Efficient Sample Engine
The sample engine is built on Ray Data and provides:
Vectorized preprocessing and Parquet columnar storage to reduce I/O bandwidth and storage cost.
Chainable APIs such as dataset.map().prefetch().take() that operate on Arrow RecordBatches for fast in‑memory processing.
Row‑level checkpointing for lossless fault recovery and elastic scaling.
Dynamic feature concatenation via HBase, enabling on‑the‑fly item‑feature lookup without offline joins.
Fixed‑Period User Event compression to aggregate repeated exposures, cutting redundant computation and storage.
Large‑Scale Distributed Sparse Engine
The engine bridges the TensorFlow sparse ecosystem and PyTorch dense ecosystem through a custom distributed training kernel:
HBM‑MEM hierarchical cache and a five‑stage pipeline (Data Prefetch → Data H2D → Input Dist → Embedding Lookup → Fwd/Bwd/Opt) that overlaps I/O, communication, and computation.
Device/Host KV store with lock‑free queues, enabling 10 TB‑scale sparse embedding sharding across nodes.
GPU‑Direct RDMA and symmetric memory for All‑to‑All embedding synchronization, delivering 5‑30% higher throughput than open‑source baselines.
Optimized attention via the UniAttention library (Cutlass/Triton/Tilelang) that handles heterogeneous masks and multi‑segment sequences, outperforming FlexAttention/Compile by 70%–300%.

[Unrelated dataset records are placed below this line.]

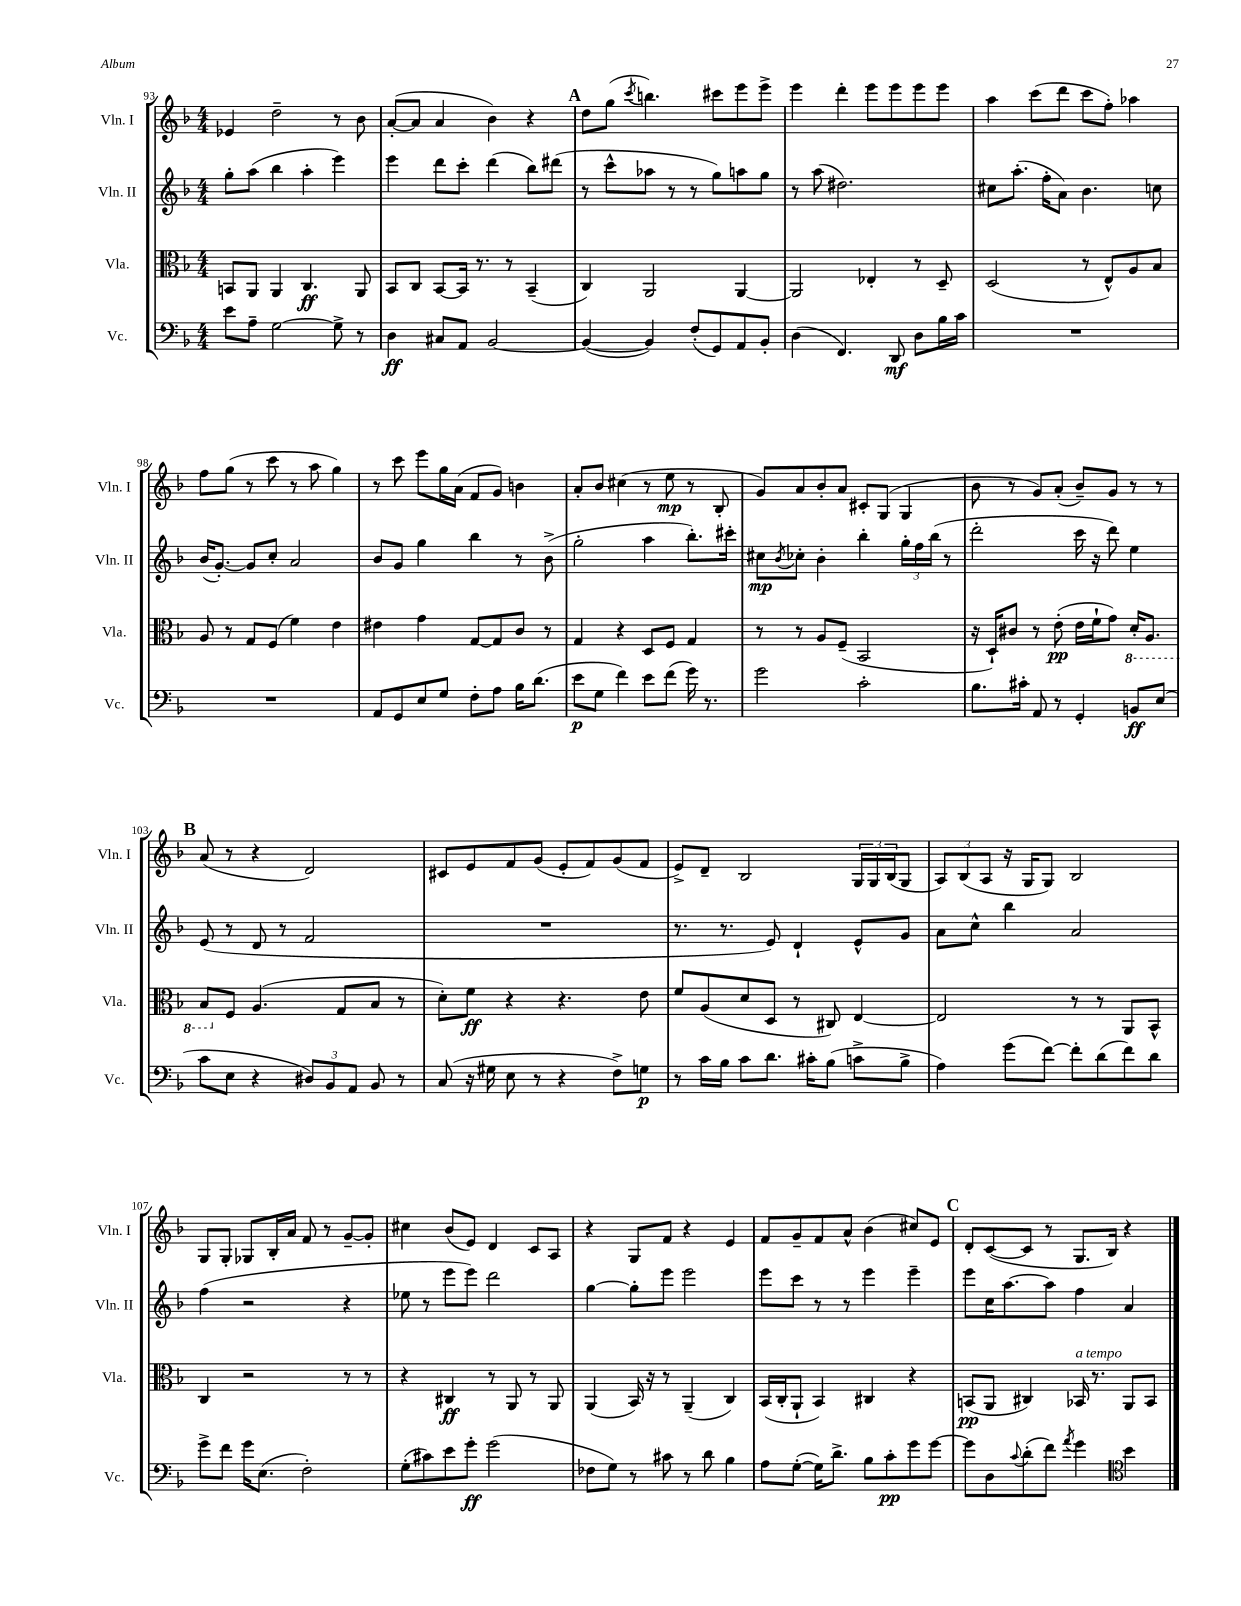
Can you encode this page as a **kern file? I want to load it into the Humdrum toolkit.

**kern	**kern	**kern	**kern
*staff4	*staff3	*staff2	*staff1
*clefF4	*clefC3	*clefG2	*clefG2
*k[b-]	*k[b-]	*k[b-]	*k[b-]
*M4/4	*M4/4	*M4/4	*M4/4
8e	8BB	8gg'	4e-
8A~	8AA	(8aa	.
[2G	4AA	4bb-	2dd~
.	4.C	4aa'	.
8G^]	.	4eee)	8r
8r	8AA	.	8b-
=	=	=	=
4D	8BB-	4eee	([8a'
.	8C	.	8a]
8C#	[8BB-	8ddd	4a
8AA	16BB-]	8ccc'	.
.	8.r	.	.
[2BB-	.	(4ddd	4b-)
.	8r	.	.
.	(4BB-~	8bb-)	4r
.	.	(8ddd#	.
=	=	=	=
(4BB-_	4C)	8r	8dd
.	.	8ccc^^	(8gg
.	.	.	8qccc
4BB-])	2AA	8aa-	4.bb)
.	.	8r	.
(8F'	.	8r	.
8GG)	.	8gg)	8ccc#
8AA	[4AA	8aa	8eee
8BB-'	.	8gg	8eee^
=	=	=	=
(4D	2AA]	8r	4eee
.	.	(8aa	.
4.FF)	.	2.dd#)	4ddd'
.	4E-'	.	8eee
8DD	.	.	8eee
8D	8r	.	8eee
16B-	8D~	.	8eee
16c	.	.	.
=	=	=	=
1r	(2D	8cc#	4aa
.	.	(8.aa'	.
.	.	.	(8ccc
.	.	16ff'	.
.	.	8a)	8ddd
.	8r	4.b-	8ccc
.	8E^^)	.	8ff')
.	8A	.	4aa-
.	8B-	8cc	.
=	=	=	=
1r	8A	(16b-	8ff
.	.	[8.g')	.
.	8r	.	(8gg
.	8G	8g]	8r
.	(8F	8cc'	8ccc
.	4f)	2a	8r
.	.	.	8aa
.	4e	.	4gg)
=	=	=	=
8AA	4e#	8b-	8r
8GG	.	8g	8ccc
8E	4g	4gg	8eee
8G	.	.	16gg
.	.	.	(16a
8F'	[8G	4bb-	8f
8A	8G]	.	8g)
16B-	8c	8r	4b
(8.d	.	.	.
.	8r	(8b-^	.
=	=	=	=
8e	4G	2gg'	8a'
8G	.	.	8b-
4f)	4r	.	(4cc#
8e	8D	4aa	8r
(8f	8F	.	8ee
16g)	4G	8.bb-')	8r
8.r	.	.	.
.	.	.	8B-'
.	.	16ccc#'	.
=	=	=	=
2g	8r	8cc#	8g)
.	.	8qb-	.
.	8r	8cc-'	8a
.	8A	4b-'	8b-'
.	(8F~	.	8a
2c'	2BB-	4bb-'	8c#'
.	.	.	(8G
.	.	24gg'	4G
.	.	24ff	.
.	.	(24bb-	.
.	.	8r	.
=	=	=	=
8.B-	16r	2ddd'	8b-
.	16D`)	.	.
.	8c#	.	8r
16c#'	.	.	.
8AA	8r	.	8g)
8r	(8e'	.	(8a'
4GG'	16e	16ccc	8b-~)
.	16f`	16r	.
.	8g)	8ddd)	8g
8BB	16D'	4ee	8r
.	8.AA	.	.
(8E	.	.	8r
=	=	=	=
8c	8BB-	(8e	(8a
8E	8F	8r	8r
4r	(4.A	8d	4r
.	.	8r	.
12D#)	.	2f	2d)
12BB-	.	.	.
.	8G	.	.
12AA	.	.	.
8BB-	8B-	.	.
8r	8r	.	.
=	=	=	=
(8C	8d')	1r	8c#
16r	8f	.	8e
16G#	.	.	.
8E	4r	.	8f
8r	.	.	(8g
4r	4.r	.	8e'
.	.	.	8f)
8F^)	.	.	(8g
8G	8e	.	8f
=	=	=	=
8r	8f	8.r	8e^)
16c	(8A	.	8d~
16B-	.	8.r	.
8c	8d	.	2B-
8.d	8D	8e)	.
.	8r	4d`	.
16c#'	.	.	.
(8B-	8C#)	.	.
8c^	[4E	8e^^	24G
.	.	.	24G
.	.	.	(24B-
8B-^	.	8g	8G
=	=	=	=
4A)	2E]	8a	12A)
.	.	.	(12B-
.	.	8cc^^	.
.	.	.	12A
(8g	.	4bb-	16r
.	.	.	16G
[8f)	.	.	8G)
8f']	8r	2a	2B-
(8d	8r	.	.
8f)	8AA	.	.
8d	8BB-^^	.	.
=	=	=	=
8g^	4C	(4ff	8G
8f	.	.	8G'
16g	2r	2r	8G-
(8.E	.	.	.
.	.	.	16B-'
.	.	.	16a
2F')	.	.	8f
.	.	.	8r
.	8r	4r	[8g~
.	8r	.	8g']
=	=	=	=
(8G'	4r	8ee-	4cc#
8c#)	.	8r	.
8e	4C#	8eee	(8b-
8g'	.	8eee)	8e)
(2g	8r	2ddd	4d
.	8AA	.	.
.	8r	.	8c
.	8AA	.	8A
=	=	=	=
8F-	(4AA	[4gg	4r
8G)	.	.	.
8r	16BB-)	8gg']	8G
.	16r	.	.
8c#	8r	8eee	8f
8r	(4AA~	2eee	4r
8d	.	.	.
4B-	4C)	.	4e
=	=	=	=
8A	(16BB-	8eee	8f
.	16C'	.	.
([8G'	8AA`	8ccc	8g~
16G])	4BB-)	8r	8f
8.d^	.	.	.
.	.	8r	8a^^
8B-	4C#	4eee	(4b-
8c'	.	.	.
8g	4r	4eee~	8cc#)
[8g	.	.	8e
=	=	=	=
8g]	(8BB	8eee	8d'
8D	8AA	16cc	([8c
.	.	[8.aa	.
8qqc	.	.	.
(8d'	4C#)	.	8c]
8f)	.	8aa]	8r
8qa	.	.	.
4g	16BB-	4ff	8.G
.	8.r	.	.
.	.	.	16B-)
*clefC4	*	*	*
4b-	8AA	4a	4r
.	8BB-	.	.
==	==	==	==
*-	*-	*-	*-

Reinforcement‑Learning (RL) Training Stack
RL is essential for fine‑tuning GR models. 9N‑LLM provides a Ray‑based RL framework with:
SingleController and DistributedWorker abstractions for both collocated and disaggregated deployment.
IPC‑based parameter sync for dense parts and row‑level checkpoint sync for sparse parts.
Customizable pipelines that incorporate feature concatenation, reward services, and online inference.
Support for massive sparse parameter synchronization, which is a key bottleneck compared with dense‑only LLM RL.
Optimization Techniques
Beyond the core engine, 9N‑LLM reuses proven LLM training tricks (gradient accumulation, mixed‑precision quantization, dynamic learning‑rate schedules) and adds sparse‑specific strategies:
Feature admission filters (CountFilter, ProbabilityFilter, ShowClickFilter) and eviction policies (CountShrink, L2WeightShrink, TimeFreqCombineShrink, ShowClickShrink) to keep the dynamic vocabulary compact.
Custom sparse optimizers (Lazy Adam, RAdaGrad, AdamDecay, AdamW) and learning‑rate schedulers (linear, cosine, exponential).
Shard‑wise checkpoint save/load with support for FP16/INT8/INT4 quantization and Kafka streaming for online deployment.
Future Directions
The authors emphasize two research fronts: (1) upgrading communication‑compute models and unified memory architectures to sustain hardware scaling, and (2) building next‑generation reward models that integrate multimodal signals and long‑term user value through online RL.
Overall, the 9N‑LLM framework demonstrates how a tightly integrated, multi‑framework, multi‑hardware system can overcome the data, model, and workflow challenges of generative recommendation at JD’s industrial scale.